Consigne de travail: Reproduisez mot pour mot le passage du texte sur la télévision et la démocratie qui commence par « Le dispositif télévisuel se protège » et se poursuit jusqu'à « le dispositif cinématographique. ».

Texte du document:
Tout en construisant son identité médiatique par un dispositif singulier, la télévision restait une fonction publique et étatique. Elle devait donc a fortiori véhiculer un discours et un dispositif politique démocratique. Or, ce ne fut pas le cas dans d’autres pays comme aux Etats-Unis où la télévision fut crée dans un contexte privé. Pourtant, le dispositif télévisuel américain semble lui aussi promouvoir un imaginaire de modernisation et de démocratisation, comme on peut le constater avec les théories de la modernisation par Daniel LERNER, où les médias de masse  permettraient le développement de la démocratie.



2.   Critiques du dispositif télévisuel : révèlateurs des limites du système démocratique ?

Le dispositif télévisuel se protège de la critique en déployant un discours démocratique : celle de donner accès à l’information, au loisir, à la culture, à un très grand nombre de citoyens. Le dispositif télévisuel se qualifie de « populaire », en tant que média du peuple et voix du peuple. Il vient alors s’opposer à des dispositifs dits élitistes comme le dispositif cinématographique. 

Pourtant, l’histoire du cinéma que dévoile G. Delavaud révèle que le cinéma fut lui aussi à l’origine un média populaire. C’est l’introduction de normes de comportements et surtout celles du controle des émotions dont parle N.Elias comme "processus de civilisation", qui sorti le cinéma du "populaire" et du soit disant "non-civilisé". Pourtant, le dispositif télévisuel en tant que relation entre technique, représentation et spectateur, produit lui aussi des normes de comportement. S’il est alors encore considéré comme "populaire" c’est qu’il n’impose pas la maitrise des comportements et des émotions de ses téléspectateurs : l’homme peut crier devant son match de foot, la femme peut pleurer en regardant son feuilleton. Mais le dispositif télévisuel vient alors stéréotyper ces comportements et ces émotions.

Données disponibles:

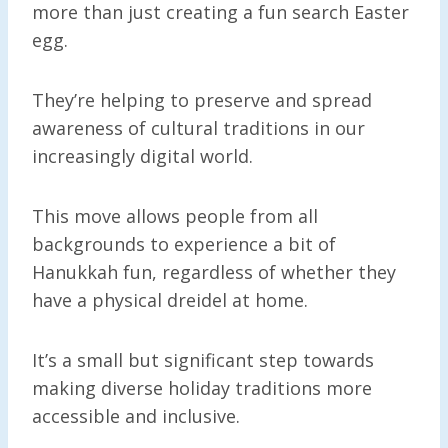
more than just creating a fun search Easter
egg.
They’re helping to preserve and spread
awareness of cultural traditions in our
increasingly digital world.
This move allows people from all
backgrounds to experience a bit of
Hanukkah fun, regardless of whether they
have a physical dreidel at home.
It’s a small but significant step towards
making diverse holiday traditions more
accessible and inclusive.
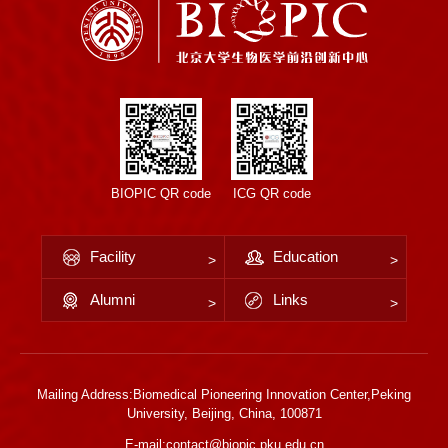
BIOPIC QR code
ICG QR code
Facility
Education
Alumni
Links
Mailing Address:Biomedical Pioneering Innovation Center,Peking
University, Beijing, China, 100871
E-mail:contact@biopic.pku.edu.cn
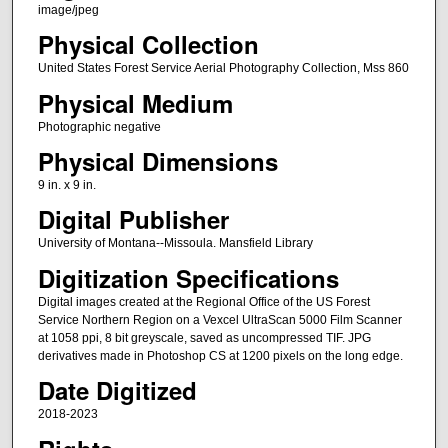
image/jpeg
Physical Collection
United States Forest Service Aerial Photography Collection, Mss 860
Physical Medium
Photographic negative
Physical Dimensions
9 in. x 9 in.
Digital Publisher
University of Montana--Missoula. Mansfield Library
Digitization Specifications
Digital images created at the Regional Office of the US Forest
Service Northern Region on a Vexcel UltraScan 5000 Film Scanner
at 1058 ppi, 8 bit greyscale, saved as uncompressed TIF. JPG
derivatives made in Photoshop CS at 1200 pixels on the long edge.
Date Digitized
2018-2023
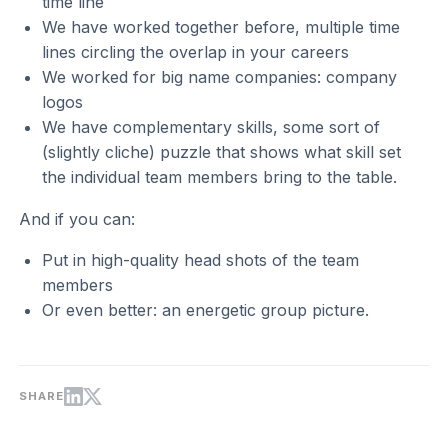
time line
We have worked together before, multiple time
lines circling the overlap in your careers
We worked for big name companies: company
logos
We have complementary skills, some sort of
(slightly cliche) puzzle that shows what skill set
the individual team members bring to the table.
And if you can:
Put in high-quality head shots of the team
members
Or even better: an energetic group picture.
SHARE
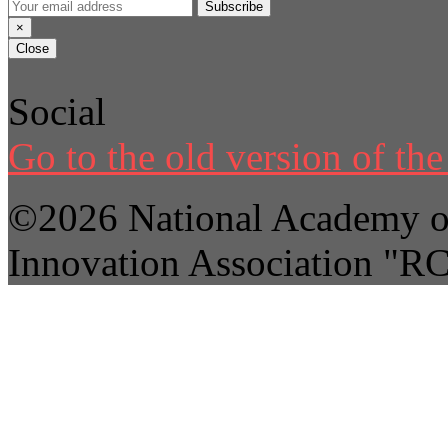
Subscribe
×
Close
Social
Go to the old version of the 
©2026 National Academy of
Innovation Association "R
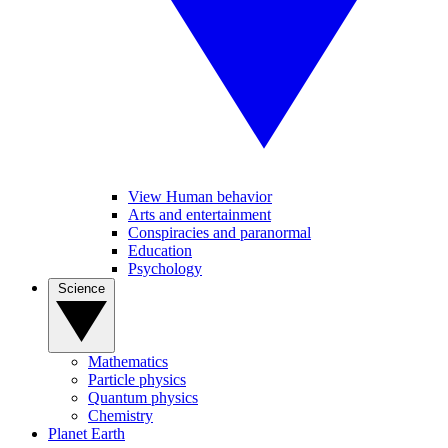
View Human behavior
Arts and entertainment
Conspiracies and paranormal
Education
Psychology
Science
Mathematics
Particle physics
Quantum physics
Chemistry
Planet Earth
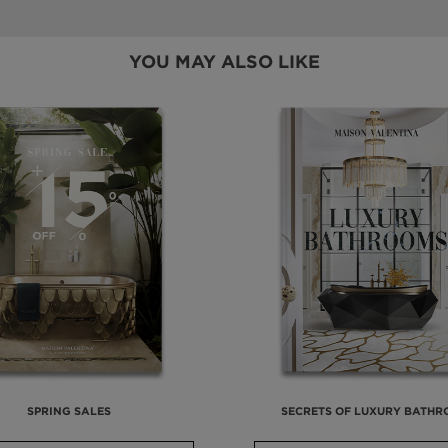
YOU MAY ALSO LIKE
SPRING SALES
SECRETS OF LUXURY BATH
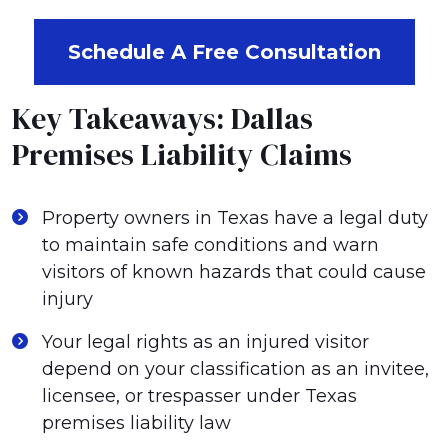
Schedule A Free Consultation
Key Takeaways: Dallas
Premises Liability Claims
Property owners in Texas have a legal duty
to maintain safe conditions and warn
visitors of known hazards that could cause
injury
Your legal rights as an injured visitor
depend on your classification as an invitee,
licensee, or trespasser under Texas
premises liability law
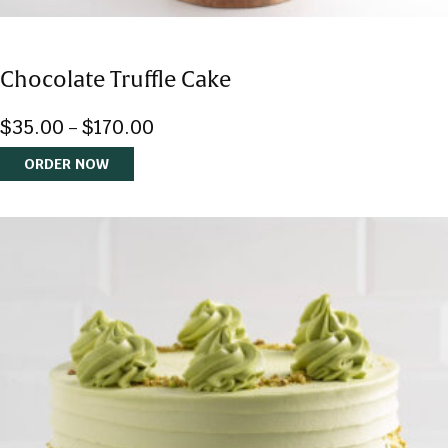
Chocolate Truffle Cake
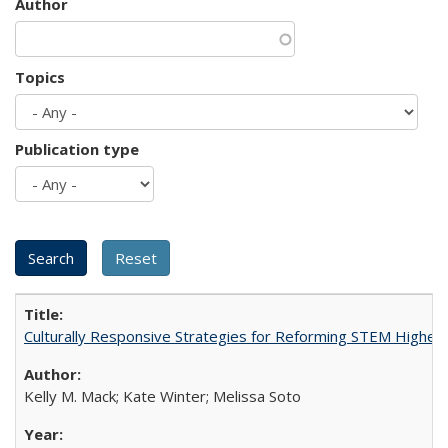
Author
Topics
Publication type
Culturally Responsive Strategies for Reforming STEM Higher
Kelly M. Mack; Kate Winter; Melissa Soto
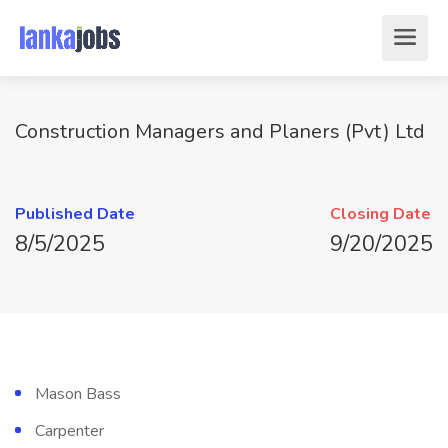
Construction Managers and Planers (Pvt) Ltd
Published Date
Closing Date
8/5/2025
9/20/2025
Mason Bass
Carpenter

Réponse attendue:
Le dispositif télévisuel se protège de la critique en déployant un discours démocratique : celle de donner accès à l’information, au loisir, à la culture, à un très grand nombre de citoyens. Le dispositif télévisuel se qualifie de « populaire », en tant que média du peuple et voix du peuple. Il vient alors s’opposer à des dispositifs dits élitistes comme le dispositif cinématographique.